_WORK TASK_: State how many lines in the rows below contain the string "kotlin", matching case exactly. Give only the number.

_EXERCISE DATA_:
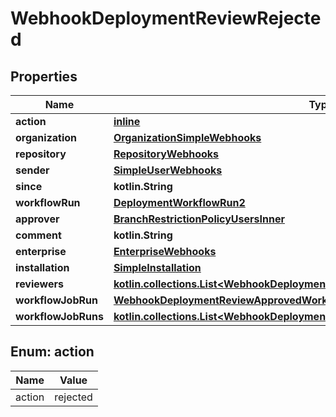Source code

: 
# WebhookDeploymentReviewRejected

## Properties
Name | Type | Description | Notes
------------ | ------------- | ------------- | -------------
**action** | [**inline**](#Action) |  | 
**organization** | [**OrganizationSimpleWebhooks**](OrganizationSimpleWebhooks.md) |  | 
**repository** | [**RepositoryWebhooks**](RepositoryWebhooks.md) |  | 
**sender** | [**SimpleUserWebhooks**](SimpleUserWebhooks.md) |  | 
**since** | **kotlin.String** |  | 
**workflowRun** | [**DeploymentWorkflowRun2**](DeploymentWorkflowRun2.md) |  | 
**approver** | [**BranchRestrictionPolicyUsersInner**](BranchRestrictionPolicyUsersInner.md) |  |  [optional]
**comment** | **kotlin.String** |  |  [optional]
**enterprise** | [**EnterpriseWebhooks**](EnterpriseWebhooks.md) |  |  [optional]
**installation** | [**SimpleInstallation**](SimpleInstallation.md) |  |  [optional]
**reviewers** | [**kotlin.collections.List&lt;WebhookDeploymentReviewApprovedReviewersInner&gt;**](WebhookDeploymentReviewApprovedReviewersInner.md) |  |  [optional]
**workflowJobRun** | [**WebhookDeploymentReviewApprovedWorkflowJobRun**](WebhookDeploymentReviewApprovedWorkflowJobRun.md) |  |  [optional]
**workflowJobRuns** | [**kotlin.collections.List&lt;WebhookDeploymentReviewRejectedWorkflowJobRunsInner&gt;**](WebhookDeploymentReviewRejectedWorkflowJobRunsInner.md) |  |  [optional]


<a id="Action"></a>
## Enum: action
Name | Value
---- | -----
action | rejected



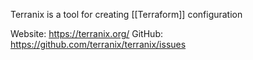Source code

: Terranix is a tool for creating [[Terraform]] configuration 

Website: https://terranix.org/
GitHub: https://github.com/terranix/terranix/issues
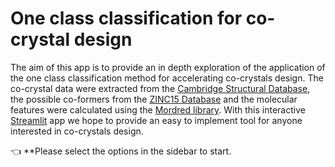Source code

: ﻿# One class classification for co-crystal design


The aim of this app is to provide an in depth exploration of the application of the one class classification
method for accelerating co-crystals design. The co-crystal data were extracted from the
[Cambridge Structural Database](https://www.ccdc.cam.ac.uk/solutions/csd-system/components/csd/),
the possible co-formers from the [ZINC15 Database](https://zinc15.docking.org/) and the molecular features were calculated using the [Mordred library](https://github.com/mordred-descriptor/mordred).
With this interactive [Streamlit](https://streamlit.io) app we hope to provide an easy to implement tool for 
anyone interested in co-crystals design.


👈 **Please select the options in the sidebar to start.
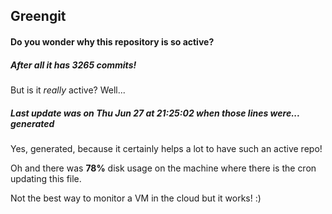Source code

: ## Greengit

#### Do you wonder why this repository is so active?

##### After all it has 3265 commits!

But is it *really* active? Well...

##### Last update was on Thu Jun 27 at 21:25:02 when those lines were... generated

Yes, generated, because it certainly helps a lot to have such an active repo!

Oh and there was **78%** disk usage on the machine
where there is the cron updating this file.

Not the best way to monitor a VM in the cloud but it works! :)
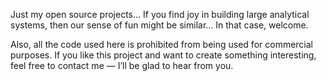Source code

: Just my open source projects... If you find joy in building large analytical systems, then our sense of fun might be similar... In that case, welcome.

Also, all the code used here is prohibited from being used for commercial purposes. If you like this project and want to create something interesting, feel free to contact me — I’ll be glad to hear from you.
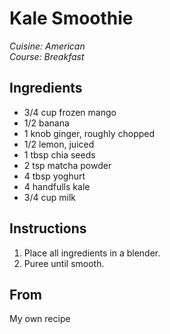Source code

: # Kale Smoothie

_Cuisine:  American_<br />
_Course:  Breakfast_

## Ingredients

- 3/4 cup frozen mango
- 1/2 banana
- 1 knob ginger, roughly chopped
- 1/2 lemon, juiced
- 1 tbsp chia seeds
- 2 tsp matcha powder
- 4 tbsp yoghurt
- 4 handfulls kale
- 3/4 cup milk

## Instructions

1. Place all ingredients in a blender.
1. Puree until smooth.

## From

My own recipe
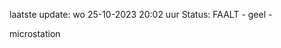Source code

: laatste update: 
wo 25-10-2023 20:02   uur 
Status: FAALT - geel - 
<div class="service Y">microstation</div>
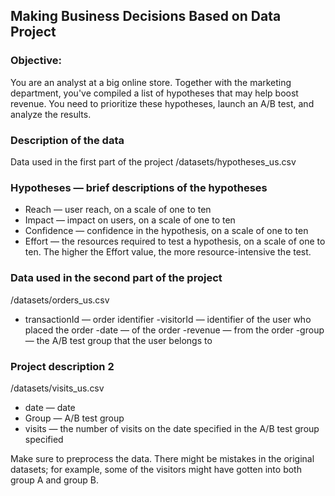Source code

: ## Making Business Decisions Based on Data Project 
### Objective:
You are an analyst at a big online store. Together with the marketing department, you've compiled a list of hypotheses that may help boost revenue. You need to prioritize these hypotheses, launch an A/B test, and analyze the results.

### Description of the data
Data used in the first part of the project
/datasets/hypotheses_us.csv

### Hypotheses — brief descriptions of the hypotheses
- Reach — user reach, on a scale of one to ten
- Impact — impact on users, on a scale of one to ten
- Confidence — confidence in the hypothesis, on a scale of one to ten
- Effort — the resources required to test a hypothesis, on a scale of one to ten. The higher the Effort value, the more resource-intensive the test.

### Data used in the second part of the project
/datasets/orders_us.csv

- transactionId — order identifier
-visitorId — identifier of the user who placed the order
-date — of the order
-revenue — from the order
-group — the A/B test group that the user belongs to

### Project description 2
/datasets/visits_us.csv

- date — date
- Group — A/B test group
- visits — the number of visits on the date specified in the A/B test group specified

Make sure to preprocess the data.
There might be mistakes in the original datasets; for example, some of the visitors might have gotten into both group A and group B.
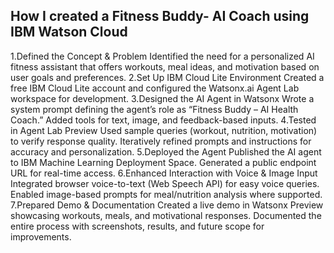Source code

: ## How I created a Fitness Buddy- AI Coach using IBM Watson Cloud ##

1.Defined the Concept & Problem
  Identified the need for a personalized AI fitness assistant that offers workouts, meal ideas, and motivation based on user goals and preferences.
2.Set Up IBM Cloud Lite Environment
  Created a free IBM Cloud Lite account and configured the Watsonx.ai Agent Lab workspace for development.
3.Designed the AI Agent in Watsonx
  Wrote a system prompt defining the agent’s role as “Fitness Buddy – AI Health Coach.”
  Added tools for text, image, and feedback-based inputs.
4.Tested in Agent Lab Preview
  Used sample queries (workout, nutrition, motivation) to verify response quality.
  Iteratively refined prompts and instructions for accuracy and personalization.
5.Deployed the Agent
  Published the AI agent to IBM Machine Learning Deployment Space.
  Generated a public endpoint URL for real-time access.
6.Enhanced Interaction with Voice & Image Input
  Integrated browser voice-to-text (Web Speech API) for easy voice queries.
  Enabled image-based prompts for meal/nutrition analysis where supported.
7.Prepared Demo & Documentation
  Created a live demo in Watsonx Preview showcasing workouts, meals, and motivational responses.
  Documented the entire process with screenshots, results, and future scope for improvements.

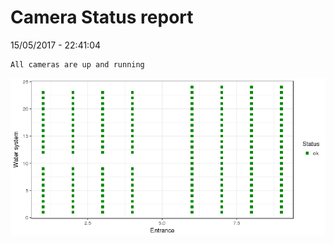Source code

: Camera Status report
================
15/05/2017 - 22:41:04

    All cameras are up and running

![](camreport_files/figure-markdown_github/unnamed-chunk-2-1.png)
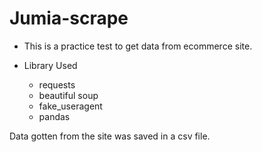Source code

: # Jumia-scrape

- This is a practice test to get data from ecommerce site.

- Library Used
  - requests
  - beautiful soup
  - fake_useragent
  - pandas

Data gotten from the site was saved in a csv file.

--

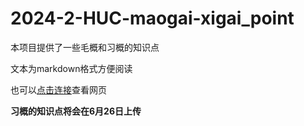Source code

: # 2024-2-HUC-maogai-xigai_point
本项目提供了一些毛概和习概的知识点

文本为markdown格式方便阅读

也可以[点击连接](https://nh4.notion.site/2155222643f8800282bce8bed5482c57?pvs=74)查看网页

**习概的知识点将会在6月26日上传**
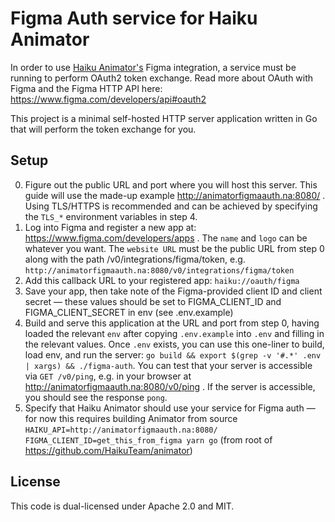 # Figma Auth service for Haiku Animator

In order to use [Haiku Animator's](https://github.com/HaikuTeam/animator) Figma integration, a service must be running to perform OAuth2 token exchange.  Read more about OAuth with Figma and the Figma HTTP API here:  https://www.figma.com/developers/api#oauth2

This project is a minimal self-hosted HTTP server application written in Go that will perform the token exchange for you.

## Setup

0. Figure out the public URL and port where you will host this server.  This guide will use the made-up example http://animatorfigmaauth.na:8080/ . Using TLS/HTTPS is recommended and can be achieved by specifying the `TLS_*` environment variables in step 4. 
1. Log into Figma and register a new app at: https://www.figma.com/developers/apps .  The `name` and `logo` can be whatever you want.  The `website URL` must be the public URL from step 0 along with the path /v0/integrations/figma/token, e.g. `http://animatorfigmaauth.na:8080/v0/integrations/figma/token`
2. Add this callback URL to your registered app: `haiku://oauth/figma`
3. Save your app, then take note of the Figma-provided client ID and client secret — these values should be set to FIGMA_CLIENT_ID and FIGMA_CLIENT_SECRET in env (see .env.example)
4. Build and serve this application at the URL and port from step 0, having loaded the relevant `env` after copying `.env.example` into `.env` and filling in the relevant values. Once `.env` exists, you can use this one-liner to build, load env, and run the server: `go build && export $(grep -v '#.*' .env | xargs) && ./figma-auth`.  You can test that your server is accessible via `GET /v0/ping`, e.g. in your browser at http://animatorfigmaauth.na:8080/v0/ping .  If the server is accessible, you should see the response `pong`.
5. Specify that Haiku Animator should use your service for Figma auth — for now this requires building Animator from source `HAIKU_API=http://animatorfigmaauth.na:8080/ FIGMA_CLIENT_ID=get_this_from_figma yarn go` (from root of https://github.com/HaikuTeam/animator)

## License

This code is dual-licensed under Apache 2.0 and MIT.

--

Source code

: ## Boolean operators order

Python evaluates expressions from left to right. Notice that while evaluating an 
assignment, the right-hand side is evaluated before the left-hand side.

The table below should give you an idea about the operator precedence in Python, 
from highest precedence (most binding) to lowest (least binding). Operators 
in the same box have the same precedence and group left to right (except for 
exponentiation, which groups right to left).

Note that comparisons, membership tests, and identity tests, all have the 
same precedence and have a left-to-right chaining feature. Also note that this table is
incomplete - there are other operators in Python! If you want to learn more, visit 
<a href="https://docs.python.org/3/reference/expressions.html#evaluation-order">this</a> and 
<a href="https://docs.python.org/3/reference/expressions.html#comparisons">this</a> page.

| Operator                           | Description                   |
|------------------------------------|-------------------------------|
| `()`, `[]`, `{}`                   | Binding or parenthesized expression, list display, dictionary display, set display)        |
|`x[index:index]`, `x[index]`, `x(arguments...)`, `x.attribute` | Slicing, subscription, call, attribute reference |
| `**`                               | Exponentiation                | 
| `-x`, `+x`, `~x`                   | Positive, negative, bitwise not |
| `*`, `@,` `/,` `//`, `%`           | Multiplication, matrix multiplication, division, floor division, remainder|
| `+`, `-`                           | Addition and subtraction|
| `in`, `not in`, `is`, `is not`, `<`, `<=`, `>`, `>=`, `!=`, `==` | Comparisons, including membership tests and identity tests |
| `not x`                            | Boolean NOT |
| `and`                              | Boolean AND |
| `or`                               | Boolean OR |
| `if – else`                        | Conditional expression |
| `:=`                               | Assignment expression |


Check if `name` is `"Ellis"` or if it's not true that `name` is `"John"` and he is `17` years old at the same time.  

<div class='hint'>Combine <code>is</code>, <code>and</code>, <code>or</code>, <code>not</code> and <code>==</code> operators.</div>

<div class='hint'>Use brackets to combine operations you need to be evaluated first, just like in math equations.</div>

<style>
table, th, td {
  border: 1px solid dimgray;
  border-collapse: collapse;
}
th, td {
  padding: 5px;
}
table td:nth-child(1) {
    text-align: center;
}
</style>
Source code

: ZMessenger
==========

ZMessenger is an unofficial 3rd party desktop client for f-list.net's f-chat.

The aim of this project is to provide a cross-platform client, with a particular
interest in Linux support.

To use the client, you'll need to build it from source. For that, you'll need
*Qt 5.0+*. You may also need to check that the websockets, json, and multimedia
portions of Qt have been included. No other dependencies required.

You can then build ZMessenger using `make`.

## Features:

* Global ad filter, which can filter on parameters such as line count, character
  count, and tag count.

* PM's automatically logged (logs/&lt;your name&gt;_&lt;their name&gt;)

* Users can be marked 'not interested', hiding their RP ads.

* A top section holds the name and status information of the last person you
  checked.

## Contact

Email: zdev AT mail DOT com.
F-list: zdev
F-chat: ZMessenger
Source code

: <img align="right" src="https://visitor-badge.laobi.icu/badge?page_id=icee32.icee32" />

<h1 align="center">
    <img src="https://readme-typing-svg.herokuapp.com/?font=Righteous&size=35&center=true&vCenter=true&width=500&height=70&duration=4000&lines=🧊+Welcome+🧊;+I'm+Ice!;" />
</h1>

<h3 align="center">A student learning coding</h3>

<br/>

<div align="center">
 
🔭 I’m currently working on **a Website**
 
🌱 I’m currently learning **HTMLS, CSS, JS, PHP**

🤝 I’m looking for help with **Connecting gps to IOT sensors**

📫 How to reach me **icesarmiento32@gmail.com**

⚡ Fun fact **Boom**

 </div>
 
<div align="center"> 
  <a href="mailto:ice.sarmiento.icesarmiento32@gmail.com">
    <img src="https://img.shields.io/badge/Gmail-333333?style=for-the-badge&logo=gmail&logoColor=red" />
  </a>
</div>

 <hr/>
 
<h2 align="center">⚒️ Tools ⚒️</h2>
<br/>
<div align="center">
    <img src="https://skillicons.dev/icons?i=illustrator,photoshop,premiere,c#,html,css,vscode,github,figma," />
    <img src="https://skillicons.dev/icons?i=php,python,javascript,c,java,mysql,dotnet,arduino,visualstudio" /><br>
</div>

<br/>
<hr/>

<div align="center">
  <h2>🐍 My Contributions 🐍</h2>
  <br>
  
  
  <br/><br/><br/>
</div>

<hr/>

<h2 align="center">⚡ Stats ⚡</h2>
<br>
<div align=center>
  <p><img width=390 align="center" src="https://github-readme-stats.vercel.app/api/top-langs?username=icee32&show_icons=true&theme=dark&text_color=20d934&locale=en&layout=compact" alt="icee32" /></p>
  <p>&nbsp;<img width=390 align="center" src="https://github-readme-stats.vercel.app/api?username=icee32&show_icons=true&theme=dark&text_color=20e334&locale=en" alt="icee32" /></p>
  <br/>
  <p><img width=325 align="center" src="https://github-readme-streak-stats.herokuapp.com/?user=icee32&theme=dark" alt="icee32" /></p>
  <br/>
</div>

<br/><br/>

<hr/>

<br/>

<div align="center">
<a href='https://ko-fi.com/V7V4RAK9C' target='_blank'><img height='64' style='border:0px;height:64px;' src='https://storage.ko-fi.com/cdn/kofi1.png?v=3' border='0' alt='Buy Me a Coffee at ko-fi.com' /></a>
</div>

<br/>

_TASK ANSWER_: 4